- #1

- 255

- 9

One definition of a plane says a non-curved surface that includes three non-co-linear points. Ok fine. But how can we define a non-curved surface using simple constructions without relying on the assumed idea of non-curved.

It's one thing to say a non-curved surface that includes 3 non-co-linear points but how can the 'flatness' of the surface we refer to as non-curved be defined using only geometric constructions? What makes flatness using only geometric terms?

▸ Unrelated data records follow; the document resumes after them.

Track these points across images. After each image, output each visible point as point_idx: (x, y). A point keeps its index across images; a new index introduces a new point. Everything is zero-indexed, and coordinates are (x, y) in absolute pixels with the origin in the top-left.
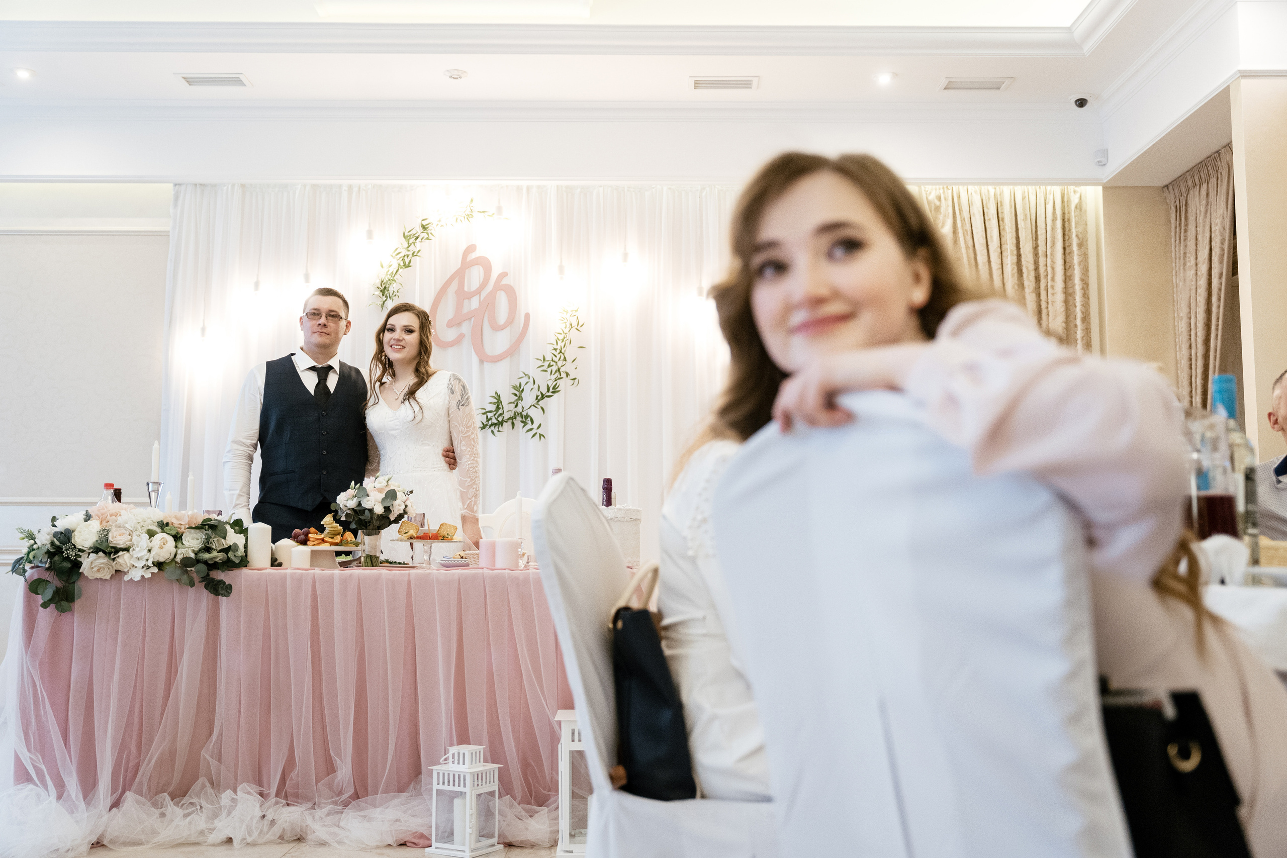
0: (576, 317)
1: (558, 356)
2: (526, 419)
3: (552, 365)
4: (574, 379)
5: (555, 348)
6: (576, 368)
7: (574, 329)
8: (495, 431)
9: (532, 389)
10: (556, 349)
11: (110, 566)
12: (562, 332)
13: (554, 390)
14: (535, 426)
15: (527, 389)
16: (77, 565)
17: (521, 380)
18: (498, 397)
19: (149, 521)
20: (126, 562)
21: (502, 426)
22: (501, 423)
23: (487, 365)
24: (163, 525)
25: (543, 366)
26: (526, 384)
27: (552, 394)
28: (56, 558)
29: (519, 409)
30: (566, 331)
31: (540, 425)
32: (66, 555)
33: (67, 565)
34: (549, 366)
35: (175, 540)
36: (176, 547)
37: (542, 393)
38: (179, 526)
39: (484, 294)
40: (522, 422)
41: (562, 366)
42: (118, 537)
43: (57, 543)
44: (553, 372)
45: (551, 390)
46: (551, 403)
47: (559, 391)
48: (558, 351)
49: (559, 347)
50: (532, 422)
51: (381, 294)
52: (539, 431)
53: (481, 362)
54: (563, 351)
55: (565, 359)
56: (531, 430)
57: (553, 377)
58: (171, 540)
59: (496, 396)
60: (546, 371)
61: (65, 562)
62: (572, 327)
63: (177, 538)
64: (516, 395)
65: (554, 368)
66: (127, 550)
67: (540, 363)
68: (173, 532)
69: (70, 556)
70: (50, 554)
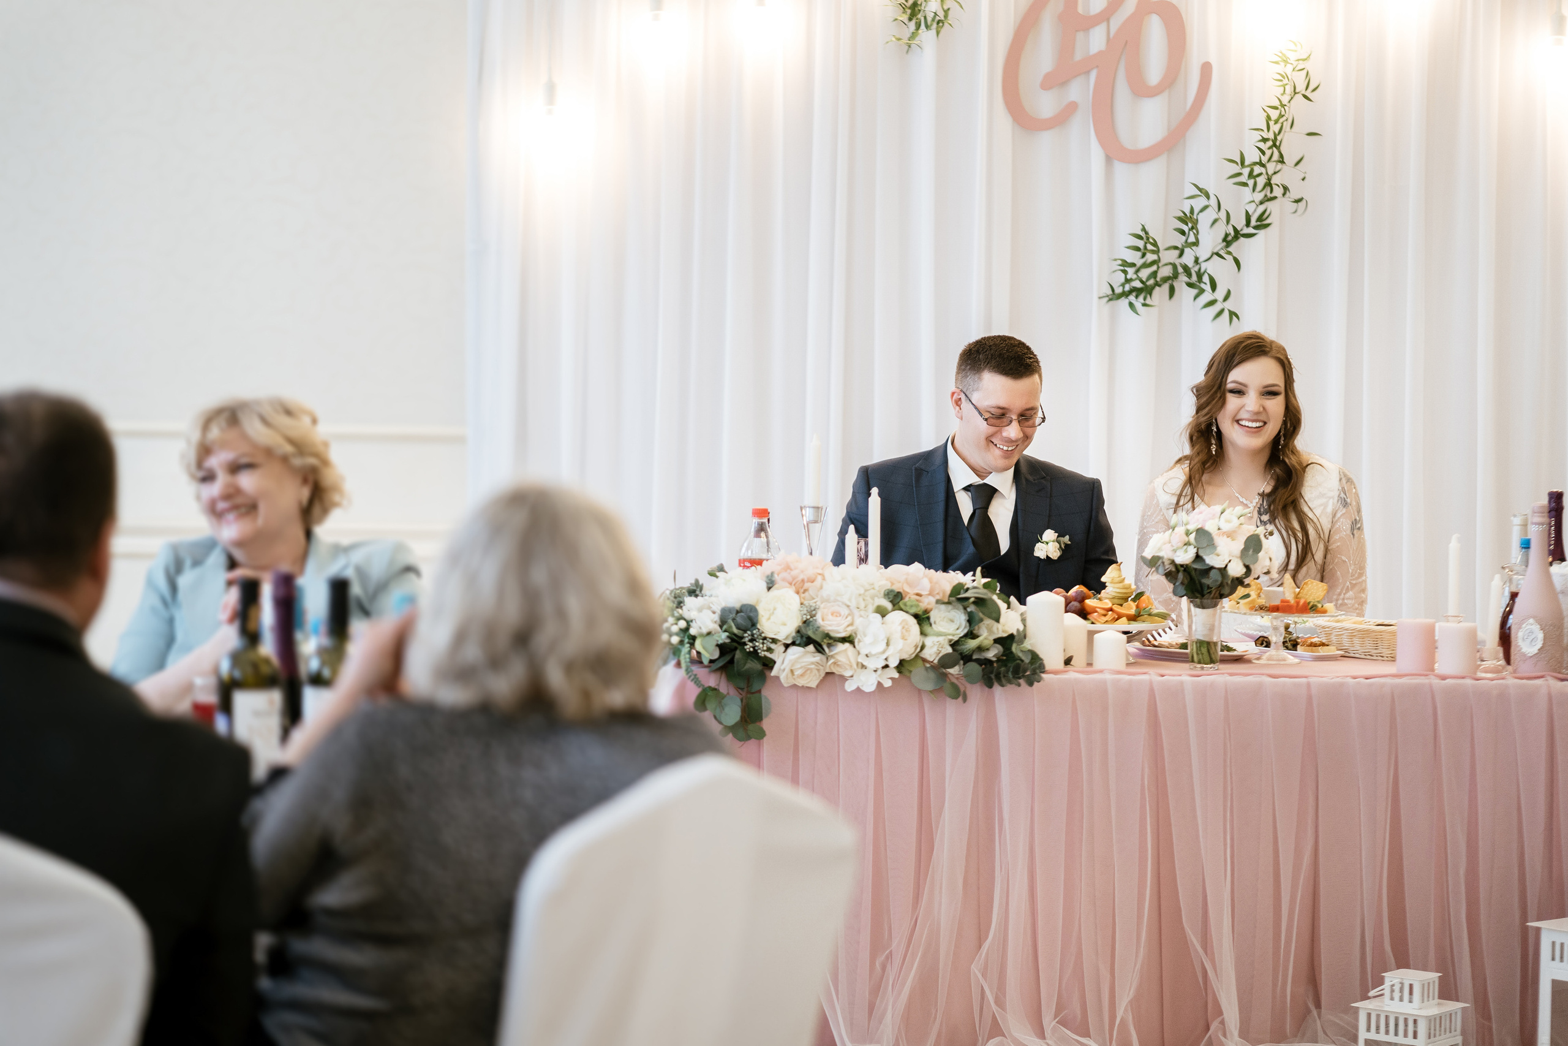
0: (1304, 72)
1: (1268, 153)
2: (1197, 279)
3: (1260, 175)
4: (1298, 201)
5: (1265, 137)
6: (1303, 179)
7: (1299, 97)
8: (1138, 304)
9: (1215, 221)
10: (1264, 140)
11: (821, 668)
12: (1277, 104)
13: (1259, 223)
14: (1220, 294)
15: (1204, 220)
16: (769, 664)
17: (1192, 202)
18: (1144, 235)
19: (872, 591)
20: (850, 662)
21: (1151, 297)
22: (1146, 290)
23: (1119, 168)
24: (896, 598)
25: (1239, 174)
26: (1202, 211)
27: (1253, 231)
28: (738, 655)
29: (1188, 259)
30: (1285, 102)
31: (1229, 293)
32: (752, 649)
33: (755, 665)
34: (1251, 175)
35: (919, 624)
36: (923, 633)
37: (1235, 228)
38: (918, 597)
39: (1116, 22)
40: (1190, 285)
41: (1275, 173)
42: (830, 617)
43: (735, 630)
44: (1260, 186)
45: (1253, 223)
46: (1249, 249)
47: (1269, 225)
48: (1270, 143)
49: (1271, 136)
50: (1214, 286)
51: (905, 18)
52: (1229, 305)
53: (1109, 160)
54: (1278, 144)
55: (1281, 161)
56: (1212, 303)
57: (1259, 197)
58: (913, 621)
59: (1142, 234)
60: (1245, 184)
61: (752, 660)
62: (1295, 93)
63: (922, 618)
64: (1183, 233)
65: (1261, 181)
66: (849, 640)
67: (1236, 169)
68: (913, 611)
69: (759, 651)
70: (722, 648)
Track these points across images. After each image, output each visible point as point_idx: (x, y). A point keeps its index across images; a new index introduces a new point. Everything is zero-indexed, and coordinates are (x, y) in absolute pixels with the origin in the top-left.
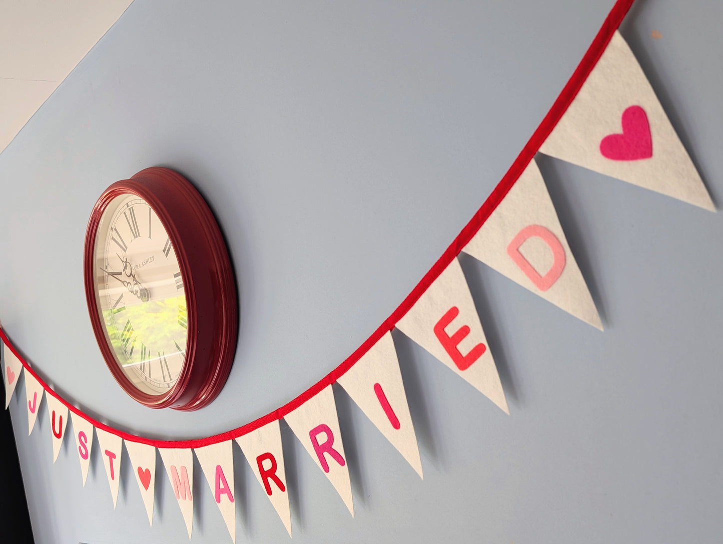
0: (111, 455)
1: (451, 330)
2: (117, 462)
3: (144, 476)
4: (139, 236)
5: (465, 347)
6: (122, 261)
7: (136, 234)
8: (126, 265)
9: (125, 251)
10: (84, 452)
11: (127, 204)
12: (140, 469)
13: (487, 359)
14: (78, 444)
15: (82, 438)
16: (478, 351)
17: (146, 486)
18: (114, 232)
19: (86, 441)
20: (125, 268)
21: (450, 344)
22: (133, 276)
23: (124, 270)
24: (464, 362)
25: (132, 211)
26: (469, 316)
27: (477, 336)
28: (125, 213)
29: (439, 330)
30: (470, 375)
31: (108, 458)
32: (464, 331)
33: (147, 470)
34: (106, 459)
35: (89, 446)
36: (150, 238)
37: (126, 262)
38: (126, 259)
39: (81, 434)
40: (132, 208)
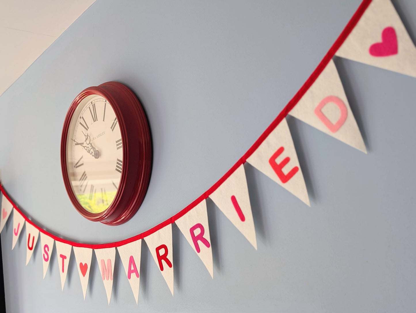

Here's my try...a surface that includes 3 non-co-linear points, A, B, and C, and also includes all of the points contained by the three lines a, b, and c, passing through each pair of points A, B, and C, as well as including all of the points contained by all of the lines passing through any point on one of those three lines a, b, or c, and any other point on either of the other two original lines.

This seems to lay out three points...create 3 lines and an infinity of other lines all in a 2 dimensional plane. There are only one problem, how can we define the 'straightness' of a line (which is necessary to assume in my definition) by using only geometric constructions and that doesn't require the use of the term 'one dimensional) or assume an axiomatic concept of 'straightness'? This even requires the definition of linear. How do you define linear using only geometric construction and how can we define a plane?

In defining a sphere, for example, we can say that it is an object made up of only those points equidistant from a reference point. This is a self-contained definition that relies only on geometric construction. How do we define a line or plane in the same way?